The University’s Year 2000 Project committee, created to handle the computer glitch that may disable some computer functions in the year 2000, has stepped up its efforts to comply with a Department of Education ruling.
The University installed Banner 3.0, software designed to debug computer software for 750 universities and colleges around the nation, to comply with a Jan. 1 Department of Education deadline to prepare systems for possible Year 2000 problems.
Although the project committee began plans to deal with Y2K in time for 2000, the early deadline for all universities and colleges nationwide put the committee’s action ahead of schedule.
“We knew we had to be concerned about the Y2K problem, but we didn’t know we would have to be ready by Jan. 1,” said Dan Small, director of Student Financial Assistance.
After buying Banner 3.0 from SCT Inc., the company that runs the GW computer system, the project committee modified it for University use and implemented it in late December. The new software has run smoothly, said Year 2000 Project Manager Dan Drageset.
Student Financial Assistance was an office of specific concern to Y2K experts because of the nature of its computer processes.

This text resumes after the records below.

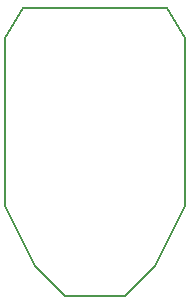
<source format=gbr>
G04 #@! TF.GenerationSoftware,KiCad,Pcbnew,5.0.2-bee76a0~70~ubuntu16.04.1*
G04 #@! TF.CreationDate,2020-01-28T21:52:51-08:00*
G04 #@! TF.ProjectId,touch-circuit-v1,746f7563-682d-4636-9972-637569742d76,rev?*
G04 #@! TF.SameCoordinates,Original*
G04 #@! TF.FileFunction,Profile,NP*
%FSLAX46Y46*%
G04 Gerber Fmt 4.6, Leading zero omitted, Abs format (unit mm)*
G04 Created by KiCad (PCBNEW 5.0.2-bee76a0~70~ubuntu16.04.1) date Tue 28 Jan 2020 09:52:51 PM PST*
%MOMM*%
%LPD*%
G01*
G04 APERTURE LIST*
%ADD10C,0.150000*%
G04 APERTURE END LIST*
D10*
X144780000Y-92456000D02*
X146304000Y-89916000D01*
X158496000Y-89916000D02*
X160020000Y-92456000D01*
X158496000Y-89916000D02*
X146304000Y-89916000D01*
X147320000Y-111760000D02*
X149860000Y-114300000D01*
X144780000Y-106680000D02*
X147320000Y-111760000D01*
X144780000Y-92456000D02*
X144780000Y-106680000D01*
X160020000Y-106680000D02*
X160020000Y-92456000D01*
X157480000Y-111760000D02*
X160020000Y-106680000D01*
X154940000Y-114300000D02*
X157480000Y-111760000D01*
X149860000Y-114300000D02*
X154940000Y-114300000D01*
M02*

</source>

Computers in the financial aid office have dealt with accounts of students graduating after 2000 and have had no major setbacks to date, Small said.
“We have dealt with 2000 at a small level and everything is working so far,” Small said. “Things are working now just as always.”

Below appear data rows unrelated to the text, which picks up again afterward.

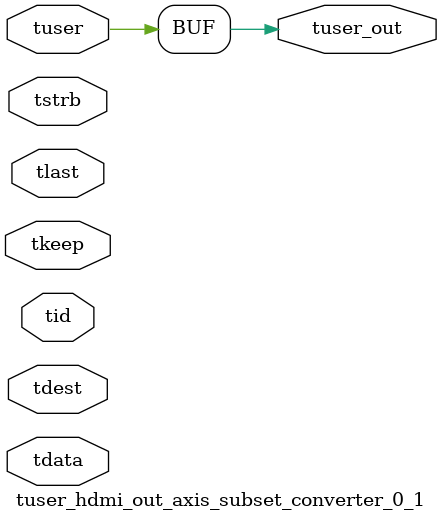
<source format=v>


`timescale 1ps/1ps

module tuser_hdmi_out_axis_subset_converter_0_1 #
(
parameter C_S_AXIS_TUSER_WIDTH = 1,
parameter C_S_AXIS_TDATA_WIDTH = 32,
parameter C_S_AXIS_TID_WIDTH   = 0,
parameter C_S_AXIS_TDEST_WIDTH = 0,
parameter C_M_AXIS_TUSER_WIDTH = 1
)
(
input  [(C_S_AXIS_TUSER_WIDTH == 0 ? 1 : C_S_AXIS_TUSER_WIDTH)-1:0     ] tuser,
input  [(C_S_AXIS_TDATA_WIDTH == 0 ? 1 : C_S_AXIS_TDATA_WIDTH)-1:0     ] tdata,
input  [(C_S_AXIS_TID_WIDTH   == 0 ? 1 : C_S_AXIS_TID_WIDTH)-1:0       ] tid,
input  [(C_S_AXIS_TDEST_WIDTH == 0 ? 1 : C_S_AXIS_TDEST_WIDTH)-1:0     ] tdest,
input  [(C_S_AXIS_TDATA_WIDTH/8)-1:0 ] tkeep,
input  [(C_S_AXIS_TDATA_WIDTH/8)-1:0 ] tstrb,
input                                                                    tlast,
output [C_M_AXIS_TUSER_WIDTH-1:0] tuser_out
);

assign tuser_out = {tuser[0:0]};

endmodule


</source>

Having no experience with computerized calendars rolling over to 2000, the University plans to test computers throughout the semester to ensure the SCT software will make the transition smoothly.

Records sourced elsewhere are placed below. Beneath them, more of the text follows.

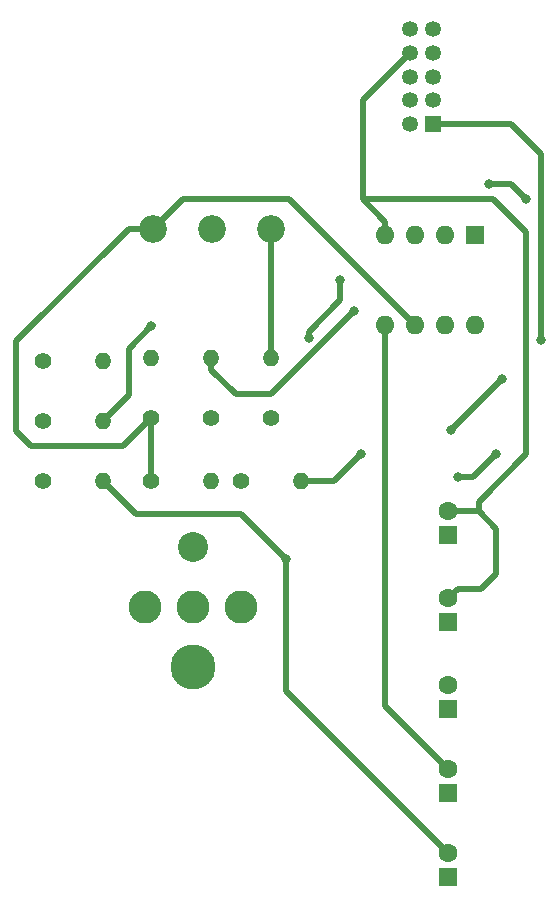
<source format=gbr>
G04 #@! TF.GenerationSoftware,KiCad,Pcbnew,(5.1.4)-1*
G04 #@! TF.CreationDate,2019-10-01T00:12:14+07:00*
G04 #@! TF.ProjectId,Microphone-PreAmp,4d696372-6f70-4686-9f6e-652d50726541,rev?*
G04 #@! TF.SameCoordinates,Original*
G04 #@! TF.FileFunction,Copper,L2,Bot*
G04 #@! TF.FilePolarity,Positive*
%FSLAX46Y46*%
G04 Gerber Fmt 4.6, Leading zero omitted, Abs format (unit mm)*
G04 Created by KiCad (PCBNEW (5.1.4)-1) date 2019-10-01 00:12:14*
%MOMM*%
%LPD*%
G04 APERTURE LIST*
%ADD10R,1.600000X1.600000*%
%ADD11C,1.600000*%
%ADD12C,1.350000*%
%ADD13R,1.350000X1.350000*%
%ADD14C,3.810000*%
%ADD15C,2.790000*%
%ADD16C,2.540000*%
%ADD17C,1.400000*%
%ADD18O,1.400000X1.400000*%
%ADD19O,1.600000X1.600000*%
%ADD20C,2.340000*%
%ADD21C,0.800000*%
%ADD22C,0.500000*%
G04 APERTURE END LIST*
D10*
X93726000Y-101854000D03*
D11*
X93726000Y-99854000D03*
D10*
X93726000Y-123444000D03*
D11*
X93726000Y-121444000D03*
X93726000Y-114332000D03*
D10*
X93726000Y-116332000D03*
D11*
X93726000Y-107220000D03*
D10*
X93726000Y-109220000D03*
D11*
X93726000Y-92488000D03*
D10*
X93726000Y-94488000D03*
D12*
X90456000Y-51690000D03*
X90456000Y-53690000D03*
X90456000Y-55690000D03*
X90456000Y-57690000D03*
X90456000Y-59690000D03*
X92456000Y-51690000D03*
X92456000Y-53690000D03*
X92456000Y-55690000D03*
X92456000Y-57690000D03*
D13*
X92456000Y-59690000D03*
D14*
X72132000Y-105664000D03*
D15*
X72132000Y-100584000D03*
D16*
X72132000Y-95504000D03*
D15*
X76202000Y-100584000D03*
X68072000Y-100584000D03*
D17*
X59436000Y-89916000D03*
D18*
X64516000Y-89916000D03*
X64516000Y-84836000D03*
D17*
X59436000Y-84836000D03*
X73660000Y-84582000D03*
D18*
X73660000Y-79502000D03*
D17*
X59436000Y-79756000D03*
D18*
X64516000Y-79756000D03*
X68580000Y-79502000D03*
D17*
X68580000Y-84582000D03*
D18*
X78740000Y-79502000D03*
D17*
X78740000Y-84582000D03*
X68580000Y-89916000D03*
D18*
X73660000Y-89916000D03*
X81280000Y-89916000D03*
D17*
X76200000Y-89916000D03*
D19*
X96012000Y-76708000D03*
X88392000Y-69088000D03*
X93472000Y-76708000D03*
X90932000Y-69088000D03*
X90932000Y-76708000D03*
X93472000Y-69088000D03*
X88392000Y-76708000D03*
D10*
X96012000Y-69088000D03*
D20*
X78740000Y-68580000D03*
X73740000Y-68580000D03*
X68740000Y-68580000D03*
D21*
X80010000Y-96520000D03*
X94549990Y-89600010D03*
X97790000Y-87630000D03*
X100330000Y-66040000D03*
X97155000Y-64770000D03*
X68580000Y-76835000D03*
X86360000Y-87630000D03*
X93980000Y-85598000D03*
X98298000Y-81280000D03*
X101600000Y-77978000D03*
X81915000Y-77851000D03*
X84582000Y-72898000D03*
X85725000Y-75565000D03*
D22*
X64516000Y-89916000D02*
X67310000Y-92710000D01*
X80010000Y-107728000D02*
X93726000Y-121444000D01*
X76200000Y-92710000D02*
X80010000Y-96520000D01*
X80010000Y-96520000D02*
X80010000Y-107728000D01*
X67310000Y-92710000D02*
X76200000Y-92710000D01*
X80010000Y-96520000D02*
X80010000Y-96520000D01*
X94549990Y-89600010D02*
X95819990Y-89600010D01*
X95819990Y-89600010D02*
X97790000Y-87630000D01*
X97790000Y-87630000D02*
X97790000Y-87630000D01*
X99060000Y-64770000D02*
X97155000Y-64770000D01*
X100330000Y-66040000D02*
X99060000Y-64770000D01*
X88392000Y-108998000D02*
X88392000Y-76708000D01*
X93726000Y-114332000D02*
X88392000Y-108998000D01*
X64516000Y-84836000D02*
X66675000Y-82677000D01*
X66675000Y-82677000D02*
X66675000Y-78740000D01*
X66675000Y-78740000D02*
X68580000Y-76835000D01*
X68580000Y-76835000D02*
X68707000Y-76708000D01*
X96298000Y-92488000D02*
X93726000Y-92488000D01*
X97790000Y-93980000D02*
X96298000Y-92488000D01*
X97790000Y-97790000D02*
X97790000Y-93980000D01*
X96525999Y-99054001D02*
X97790000Y-97790000D01*
X93726000Y-99854000D02*
X94525999Y-99054001D01*
X94525999Y-99054001D02*
X96525999Y-99054001D01*
X88392000Y-67956630D02*
X86475370Y-66040000D01*
X88392000Y-69088000D02*
X88392000Y-67956630D01*
X86475370Y-57670630D02*
X90456000Y-53690000D01*
X86475370Y-66040000D02*
X86475370Y-57670630D01*
X96298000Y-91662000D02*
X96298000Y-92488000D01*
X100330000Y-68834000D02*
X100330000Y-87630000D01*
X97536000Y-66040000D02*
X100330000Y-68834000D01*
X86475370Y-66040000D02*
X97536000Y-66040000D01*
X100330000Y-87630000D02*
X96298000Y-91662000D01*
X81280000Y-89916000D02*
X84074000Y-89916000D01*
X84074000Y-89916000D02*
X86360000Y-87630000D01*
X86360000Y-87630000D02*
X86360000Y-87630000D01*
X93980000Y-85598000D02*
X94379999Y-85198001D01*
X94379999Y-85198001D02*
X97282000Y-82296000D01*
X97282000Y-82296000D02*
X98298000Y-81280000D01*
X98298000Y-81280000D02*
X98298000Y-81280000D01*
X101600000Y-62230000D02*
X101600000Y-77978000D01*
X92456000Y-59690000D02*
X99060000Y-59690000D01*
X101600000Y-62230000D02*
X101600000Y-62230000D01*
X99060000Y-59690000D02*
X101600000Y-62230000D01*
X81915000Y-77285315D02*
X84582000Y-74618315D01*
X81915000Y-77851000D02*
X81915000Y-77285315D01*
X84582000Y-74618315D02*
X84582000Y-72898000D01*
X84582000Y-72898000D02*
X84582000Y-72898000D01*
X73660000Y-80491949D02*
X75718051Y-82550000D01*
X73660000Y-79502000D02*
X73660000Y-80491949D01*
X75718051Y-82550000D02*
X78740000Y-82550000D01*
X78740000Y-82550000D02*
X85725000Y-75565000D01*
X85725000Y-75565000D02*
X85725000Y-75565000D01*
X68740000Y-68580000D02*
X66675000Y-68580000D01*
X66675000Y-68580000D02*
X57150000Y-78105000D01*
X57150000Y-78105000D02*
X57150000Y-85725000D01*
X57150000Y-85725000D02*
X58420000Y-86995000D01*
X66167000Y-86995000D02*
X68580000Y-84582000D01*
X58420000Y-86995000D02*
X66167000Y-86995000D01*
X68580000Y-85571949D02*
X68580000Y-89916000D01*
X68580000Y-84582000D02*
X68580000Y-85571949D01*
X68740000Y-68580000D02*
X71280000Y-66040000D01*
X80264000Y-66040000D02*
X90932000Y-76708000D01*
X71280000Y-66040000D02*
X80264000Y-66040000D01*
X78740000Y-68580000D02*
X78740000Y-79502000D01*
M02*

</source>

The committee is working with coordinators from each office on campus to keep the University system progressing at the same pace, Small said.
Despite the committee’s confidence in the system updates, the unpredictable nature of the Y2K problem leaves many questions.
“(The system) is working at this point, but when the actual day comes, we can’t possibly know,” Small said.
Questions also remain about external computing systems with which University systems interface.
“Larger, well-known banks, which most students use, are (updating systems), but we don’t know about others,” Small said.
In addition to smaller banks, the University coordinates loan transactions. Concerns remain about other universities and colleges that might not be on schedule with the Department of Education timeline.
Because students have not voiced major concerns about Y2K, the committee has done little to educate computer users around campus other than to visit one Student Association Senate meeting.
“Students really haven’t voiced any concern other than an article in The GW Hatchet and By George,” Drageset said. “We have contemplated setting up a Web page and haven’t contemplated setting up further direct communication, but we are prepared to do so.”
The committee plans to start further system testing in the near future and remains confident that the system will continue to run smoothly beyond the year 2000, he said.
“I do not anticipate any problems with the Banner system,” Drageset said. “Something will go wrong, but nothing that will inhibit the function of the University.”